→ **Problem details**
Apart from the pictures, please restate every entry below exactly.
┌─ Provided material
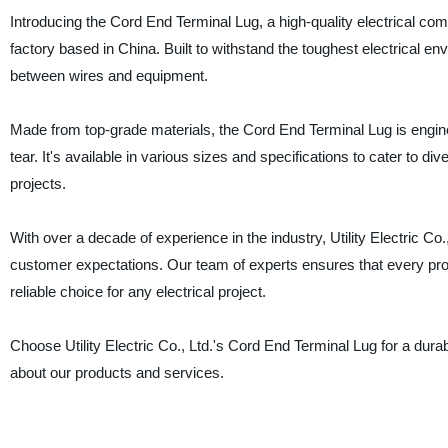
Introducing the Cord End Terminal Lug, a high-quality electrical comp
factory based in China. Built to withstand the toughest electrical e
between wires and equipment.
Made from top-grade materials, the Cord End Terminal Lug is engin
tear. It's available in various sizes and specifications to cater to div
projects.
With over a decade of experience in the industry, Utility Electric Co
customer expectations. Our team of experts ensures that every prod
reliable choice for any electrical project.
Choose Utility Electric Co., Ltd.'s Cord End Terminal Lug for a dura
about our products and services.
└─
→ **Answer box**
Introducing the Cord End Terminal Lug, a high-quality electrical comp
factory based in China. Built to withstand the toughest electrical e
between wires and equipment.
Made from top-grade materials, the Cord End Terminal Lug is engin
tear. It's available in various sizes and specifications to cater to div
projects.
With over a decade of experience in the industry, Utility Electric Co
customer expectations. Our team of experts ensures that every prod
reliable choice for any electrical project.
Choose Utility Electric Co., Ltd.'s Cord End Terminal Lug for a dura
about our products and services.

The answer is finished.